After locating the line that contains "nuclear protein positivity" in the data below, set down exactly that line and each one after it through the line that contains "of human liver", and nothing more.

(Stored data entries)
---*---

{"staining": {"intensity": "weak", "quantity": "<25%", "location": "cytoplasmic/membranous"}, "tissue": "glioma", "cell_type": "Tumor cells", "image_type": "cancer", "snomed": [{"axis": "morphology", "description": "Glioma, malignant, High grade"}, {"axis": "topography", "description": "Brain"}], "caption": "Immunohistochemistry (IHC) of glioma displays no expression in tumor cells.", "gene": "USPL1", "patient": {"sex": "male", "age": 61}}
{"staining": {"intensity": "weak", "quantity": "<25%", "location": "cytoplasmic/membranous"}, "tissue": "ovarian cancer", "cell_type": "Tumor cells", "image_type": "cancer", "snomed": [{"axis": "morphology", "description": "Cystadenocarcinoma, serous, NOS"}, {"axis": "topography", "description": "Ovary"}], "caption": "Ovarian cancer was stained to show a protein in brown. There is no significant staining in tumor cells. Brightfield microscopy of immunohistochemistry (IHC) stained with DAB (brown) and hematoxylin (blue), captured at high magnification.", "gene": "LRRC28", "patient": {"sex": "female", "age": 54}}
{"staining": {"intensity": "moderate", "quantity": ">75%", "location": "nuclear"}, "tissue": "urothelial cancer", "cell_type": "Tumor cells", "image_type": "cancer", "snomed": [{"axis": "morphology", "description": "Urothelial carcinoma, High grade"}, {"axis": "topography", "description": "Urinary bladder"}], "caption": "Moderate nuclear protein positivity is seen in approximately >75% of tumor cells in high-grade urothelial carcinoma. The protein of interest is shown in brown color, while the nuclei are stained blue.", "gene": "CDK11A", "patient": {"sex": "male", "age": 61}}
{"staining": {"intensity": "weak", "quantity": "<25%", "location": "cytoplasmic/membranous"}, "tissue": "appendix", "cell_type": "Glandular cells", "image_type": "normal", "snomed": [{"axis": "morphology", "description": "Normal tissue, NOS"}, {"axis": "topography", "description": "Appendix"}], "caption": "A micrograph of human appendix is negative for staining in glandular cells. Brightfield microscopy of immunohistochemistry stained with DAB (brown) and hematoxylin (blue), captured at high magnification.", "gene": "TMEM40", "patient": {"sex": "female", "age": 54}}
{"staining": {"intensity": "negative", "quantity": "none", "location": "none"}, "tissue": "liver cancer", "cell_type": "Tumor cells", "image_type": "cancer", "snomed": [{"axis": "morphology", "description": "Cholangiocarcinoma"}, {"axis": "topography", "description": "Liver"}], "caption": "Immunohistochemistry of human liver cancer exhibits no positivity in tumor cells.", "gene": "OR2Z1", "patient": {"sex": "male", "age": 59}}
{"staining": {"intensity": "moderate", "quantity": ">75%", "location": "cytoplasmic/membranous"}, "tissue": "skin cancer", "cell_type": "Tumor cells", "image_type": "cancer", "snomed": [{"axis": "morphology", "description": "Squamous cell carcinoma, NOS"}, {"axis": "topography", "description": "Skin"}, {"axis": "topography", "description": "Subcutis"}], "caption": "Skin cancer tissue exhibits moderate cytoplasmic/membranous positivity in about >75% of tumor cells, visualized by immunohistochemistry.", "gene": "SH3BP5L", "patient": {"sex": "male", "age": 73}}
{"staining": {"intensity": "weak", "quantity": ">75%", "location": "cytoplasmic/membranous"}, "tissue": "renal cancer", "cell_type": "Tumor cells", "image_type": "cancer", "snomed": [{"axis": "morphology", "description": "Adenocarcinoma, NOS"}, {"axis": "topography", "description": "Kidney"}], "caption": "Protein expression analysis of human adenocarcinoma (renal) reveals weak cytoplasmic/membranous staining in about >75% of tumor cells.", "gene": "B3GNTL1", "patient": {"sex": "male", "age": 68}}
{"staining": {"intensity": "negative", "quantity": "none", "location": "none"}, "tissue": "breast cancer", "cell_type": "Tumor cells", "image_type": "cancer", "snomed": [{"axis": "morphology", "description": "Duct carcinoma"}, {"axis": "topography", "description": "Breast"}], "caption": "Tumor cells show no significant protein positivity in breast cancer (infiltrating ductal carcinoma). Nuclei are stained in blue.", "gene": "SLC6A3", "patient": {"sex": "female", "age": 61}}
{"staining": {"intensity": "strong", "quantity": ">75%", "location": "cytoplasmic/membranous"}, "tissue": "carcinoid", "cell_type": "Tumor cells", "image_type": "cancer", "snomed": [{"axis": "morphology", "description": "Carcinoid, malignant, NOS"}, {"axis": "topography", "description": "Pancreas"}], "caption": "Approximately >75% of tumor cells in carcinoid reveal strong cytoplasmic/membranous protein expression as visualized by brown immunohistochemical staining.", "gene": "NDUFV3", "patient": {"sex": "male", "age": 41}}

---*---

Task result:
{"staining": {"intensity": "moderate", "quantity": ">75%", "location": "nuclear"}, "tissue": "urothelial cancer", "cell_type": "Tumor cells", "image_type": "cancer", "snomed": [{"axis": "morphology", "description": "Urothelial carcinoma, High grade"}, {"axis": "topography", "description": "Urinary bladder"}], "caption": "Moderate nuclear protein positivity is seen in approximately >75% of tumor cells in high-grade urothelial carcinoma. The protein of interest is shown in brown color, while the nuclei are stained blue.", "gene": "CDK11A", "patient": {"sex": "male", "age": 61}}
{"staining": {"intensity": "weak", "quantity": "<25%", "location": "cytoplasmic/membranous"}, "tissue": "appendix", "cell_type": "Glandular cells", "image_type": "normal", "snomed": [{"axis": "morphology", "description": "Normal tissue, NOS"}, {"axis": "topography", "description": "Appendix"}], "caption": "A micrograph of human appendix is negative for staining in glandular cells. Brightfield microscopy of immunohistochemistry stained with DAB (brown) and hematoxylin (blue), captured at high magnification.", "gene": "TMEM40", "patient": {"sex": "female", "age": 54}}
{"staining": {"intensity": "negative", "quantity": "none", "location": "none"}, "tissue": "liver cancer", "cell_type": "Tumor cells", "image_type": "cancer", "snomed": [{"axis": "morphology", "description": "Cholangiocarcinoma"}, {"axis": "topography", "description": "Liver"}], "caption": "Immunohistochemistry of human liver cancer exhibits no positivity in tumor cells.", "gene": "OR2Z1", "patient": {"sex": "male", "age": 59}}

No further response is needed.